Je vous le dis, la proposition de la Commission sur Euro 7 sera
aussi ambitieuse en terme de réduction d’émissions que
réaliste en terme de faisabilité économique.
5
Et j’ai confiance : les technologies auxquelles nous devrons
avoir recours, notamment pour améliorer la performance des
véhicules, sont disponibles.
Alors bien sûr j’entends vos inquiétudes, vos interrogations :
« la filière, déjà meurtrie par la crise, ne pourra pas suivre » ;
« pourquoi consentir à tant d’efforts transitoires alors que les
véhicules thermiques vont de toute façon disparaître à
l’horizon 2035 ».
Le « timing » en matière industrielle est toujours matière à
débat. Dans le cas de la filière des semi-conducteurs – qui
d’ailleurs vous concerne aussi au premier chef – nos
partenaires dans l’industrie me posent la question inverse :
« Pourquoi vouloir dès à présent grandir sur les semi-
conducteurs du futur – c’est-à-dire en dessous des 5
nanomètres – alors que nous n’en sommes encore nulle part
sur les 20 nanomètres ».
A ces deux questions, j’apporte la même réponse, une réponse
simple : cette double transition écologique et numérique dont
nous parlons constamment, elle se joue dès aujourd’hui ; elle
se fait à petits pas comme à grands pas, dans les objectifs
intermédiaires comme dans les objectifs finaux.
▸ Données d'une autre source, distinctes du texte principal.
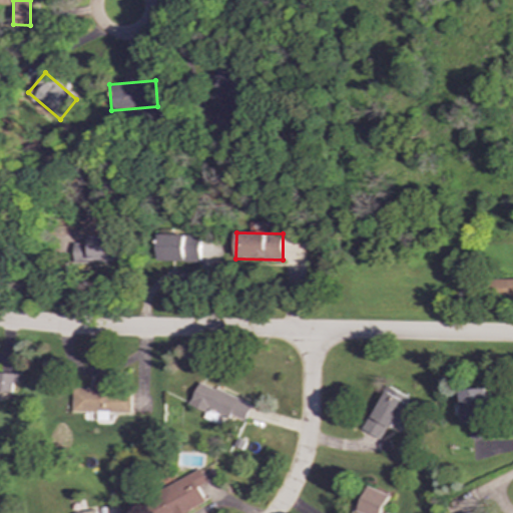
[(200,262),(201,235),(158,234),(158,261),(200,262)]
Le climat
n’attend pas, nos concurrents non plus d’ailleurs.
Car ne l’oublions pas : ce chemin qu’est la double transition,
c’est aussi notre chemin de résilience. Autrement dit, de notre
autonomie stratégique, de notre souveraineté technologique.
6
[La souveraineté technologique, mère des batailles]
Si nous ne sommes pas pionniers en matière de
développement durable, si nous ne nous imposons pas sur les
marchés du futur, d’autres le feront à notre place, avec leurs
normes, leurs valeurs, leurs produits.
Si nous ne maîtrisons pas les technologies de rupture ni les
chaînes d’approvisionnement correspondantes, nous ne
pourrons pas atteindre nos ambitions environnementales et
numériques. Nous n’aurons plus la capacité de choisir.
Cette nécessité de prendre notre destin industriel en main est
au cœur de la stratégie industrielle européenne portée par la
Commission.
Nous avons passé au crible tous nos écosystèmes industriels,
identifié nos dépendances et tout particulièrement celles qui
nous mettent en position de vulnérabilité.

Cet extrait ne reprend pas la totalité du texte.